Without cash flow, no business will survive. It is often considered the lifeblood and if you run low or completely out of workable cash, it can cause serious problems. It can make it almost impossible to purchase inventory, pay the utilities, cover your lease, and even pay employees.
Unfortunately, not enough business owners are intimately familiar with their cash flow or even understand all the various components it entails.
Let’s talk about cash flow metrics.
Your cash flow is basically defined as your current assets minus your current liabilities. What are current assets?
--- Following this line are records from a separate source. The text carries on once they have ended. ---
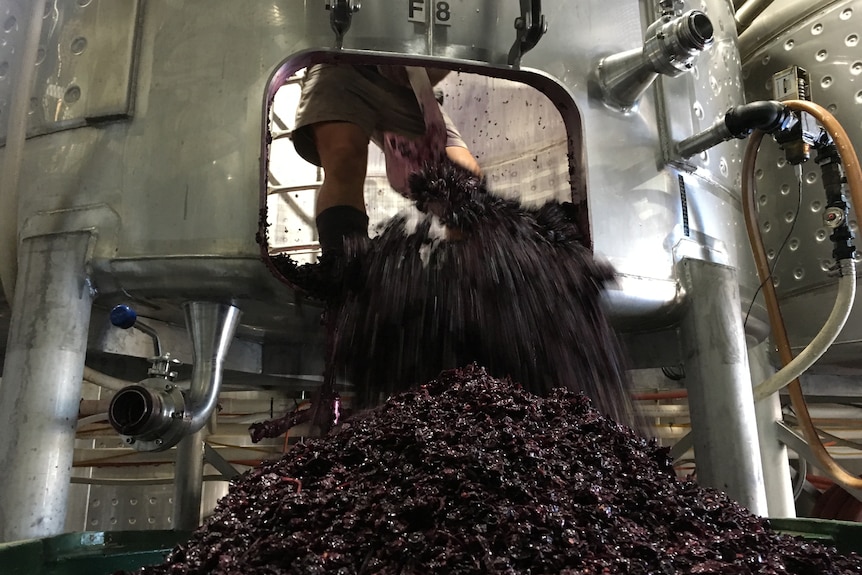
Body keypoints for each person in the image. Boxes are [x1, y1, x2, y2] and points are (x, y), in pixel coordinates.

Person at [291, 63, 482, 254]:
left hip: (410, 78)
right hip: (341, 62)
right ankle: (343, 269)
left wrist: (431, 68)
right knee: (344, 157)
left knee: (466, 183)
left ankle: (461, 271)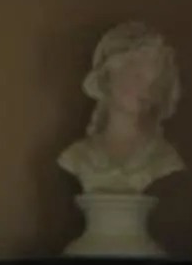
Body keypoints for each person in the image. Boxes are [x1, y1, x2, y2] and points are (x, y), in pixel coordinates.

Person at [56, 22, 184, 195]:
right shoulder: (78, 157)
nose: (146, 91)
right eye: (137, 77)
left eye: (153, 83)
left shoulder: (163, 158)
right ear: (110, 76)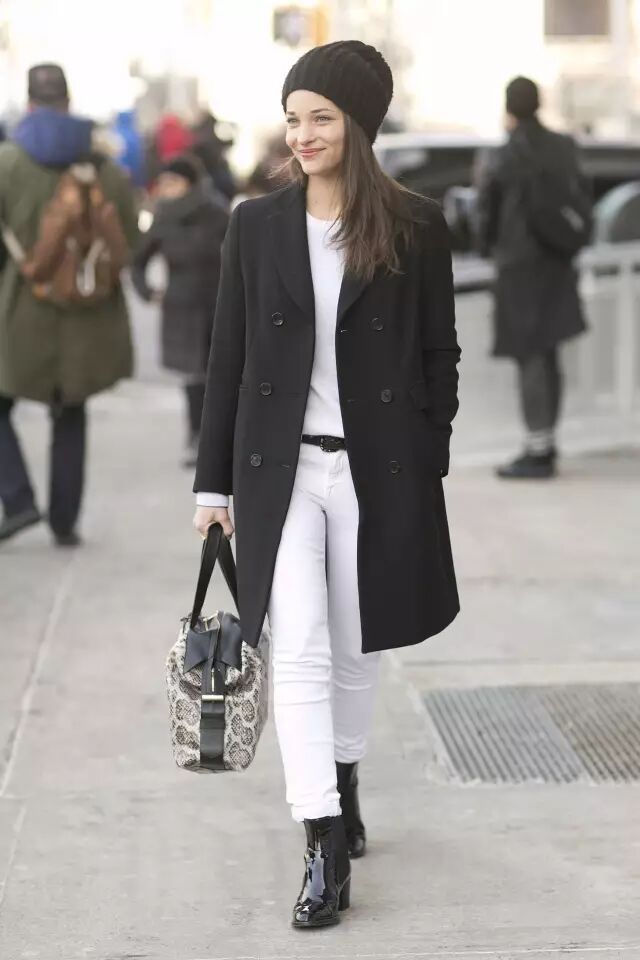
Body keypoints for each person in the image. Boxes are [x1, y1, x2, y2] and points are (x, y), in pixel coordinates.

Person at [192, 41, 461, 928]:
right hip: (282, 471)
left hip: (378, 471)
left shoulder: (414, 225)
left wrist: (428, 456)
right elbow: (228, 359)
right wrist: (212, 488)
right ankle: (320, 839)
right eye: (293, 118)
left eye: (321, 118)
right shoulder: (255, 224)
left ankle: (342, 781)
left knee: (355, 644)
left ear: (360, 126)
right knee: (299, 647)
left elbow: (439, 354)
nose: (301, 135)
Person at [0, 64, 138, 545]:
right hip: (89, 313)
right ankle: (64, 523)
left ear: (29, 103)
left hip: (20, 309)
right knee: (71, 411)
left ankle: (17, 498)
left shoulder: (7, 163)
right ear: (68, 100)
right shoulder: (104, 167)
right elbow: (128, 238)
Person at [475, 76, 588, 479]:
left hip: (519, 267)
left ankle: (537, 450)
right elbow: (582, 194)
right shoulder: (563, 146)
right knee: (549, 352)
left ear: (508, 108)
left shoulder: (502, 156)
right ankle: (547, 442)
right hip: (557, 263)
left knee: (530, 357)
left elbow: (486, 215)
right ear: (538, 104)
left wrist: (485, 248)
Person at [131, 154, 229, 467]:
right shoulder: (163, 218)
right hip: (181, 309)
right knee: (192, 378)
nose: (166, 189)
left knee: (219, 376)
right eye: (163, 183)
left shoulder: (217, 214)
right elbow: (138, 261)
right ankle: (197, 438)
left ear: (190, 184)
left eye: (173, 182)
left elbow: (244, 256)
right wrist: (148, 292)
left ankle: (220, 440)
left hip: (217, 304)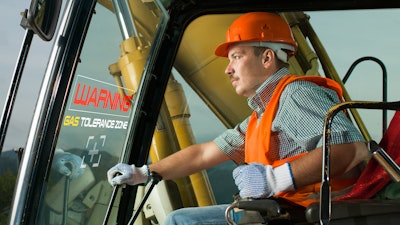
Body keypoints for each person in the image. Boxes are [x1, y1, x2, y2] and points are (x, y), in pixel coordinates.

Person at [107, 12, 369, 224]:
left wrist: (273, 179)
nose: (227, 68)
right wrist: (144, 172)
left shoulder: (296, 94)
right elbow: (204, 154)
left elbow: (349, 149)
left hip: (311, 215)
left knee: (182, 222)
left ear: (267, 57)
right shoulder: (263, 113)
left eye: (236, 57)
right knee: (181, 218)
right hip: (282, 211)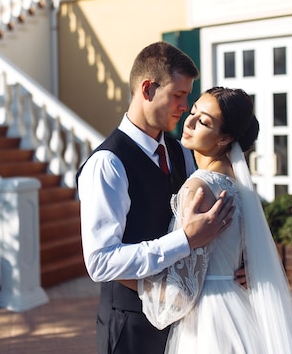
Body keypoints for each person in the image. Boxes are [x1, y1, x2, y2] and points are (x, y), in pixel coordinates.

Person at [77, 42, 239, 354]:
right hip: (130, 328)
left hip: (183, 323)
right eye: (179, 95)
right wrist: (185, 240)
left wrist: (238, 264)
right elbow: (100, 262)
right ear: (148, 89)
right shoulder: (107, 164)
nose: (185, 106)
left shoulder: (180, 152)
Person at [132, 87, 292, 354]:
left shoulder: (198, 188)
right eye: (192, 112)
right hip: (239, 307)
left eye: (204, 121)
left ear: (225, 137)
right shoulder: (240, 187)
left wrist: (124, 277)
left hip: (208, 319)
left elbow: (181, 288)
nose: (189, 122)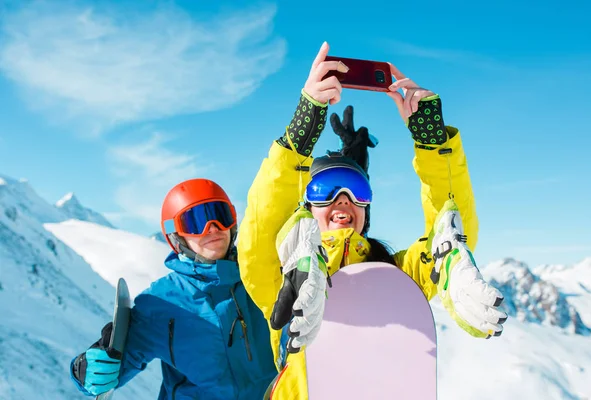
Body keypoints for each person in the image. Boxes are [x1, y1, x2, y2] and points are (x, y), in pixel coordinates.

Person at [237, 41, 508, 400]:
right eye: (325, 189)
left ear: (367, 209)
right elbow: (261, 228)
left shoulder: (397, 276)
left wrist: (432, 144)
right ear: (305, 205)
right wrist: (300, 133)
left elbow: (450, 231)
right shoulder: (285, 279)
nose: (342, 200)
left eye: (355, 189)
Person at [69, 179, 278, 399]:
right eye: (196, 221)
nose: (213, 228)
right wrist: (85, 370)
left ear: (233, 221)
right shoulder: (161, 303)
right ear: (175, 235)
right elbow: (111, 374)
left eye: (220, 214)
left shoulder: (261, 276)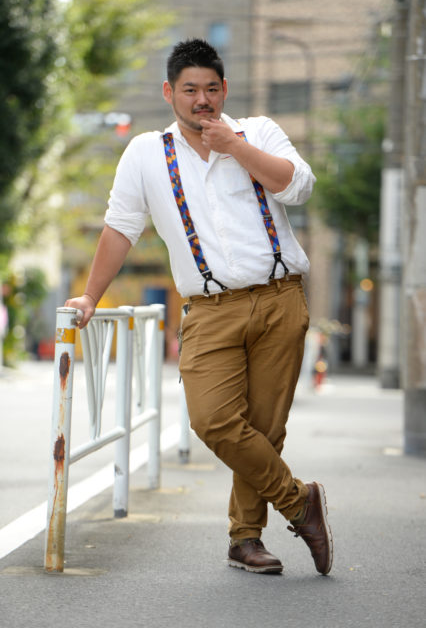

They are defined as the money you have on hand, in the bank, current Accounts Receivable, inventory, the building itself (if you happen to own it outright) and other equipment you use every day for operations.
Now, liabilities are Accounts Payable and other long-term liabilities you have on hand. This could include various business debts, including a direct business loan or line of credit.
When you divide your current assets by your current liabilities, you will be left with a ratio of assets to liabilities. This is your cash flow metric.
What should be the goal?
A healthy business should aim for at least twice as many assets as they have in liabilities. In other words, this would be a 2:1 ratio.
What about for small, relatively new businesses?
Most small, new businesses struggle to even come close to a 2:1 ratio. That’s because their liabilities often outpace assets and Accounts Receivable, at least in the beginning. However, by keeping a closer tab on these cash flow metrics, it can help a business owner or manager notice trends, whether their ratio is going up or down, or when they begin operating below 1:1 limits.
If a business is operating below 1:1, then they are operating at a loss.
Now, how can you address a cash flow problem?
The first thing to do is understand exactly where all of your expenses are. You need to be clear on where your money is spent.
Second, take a look at how other businesses are spending, especially within your industry. You may discover there are certain expenses you thought were necessary that other competitors are simply not focused on.
Third, become a micromanager, of your spending that is. The strongest and most successful leaders understand micromanaging is a poor idea, but when it comes to your spending when you want to increase cash flow, micromanaging is crucial.
The more you understand about cash flow, the more effective you can be at helping your business not just survive, but thrive.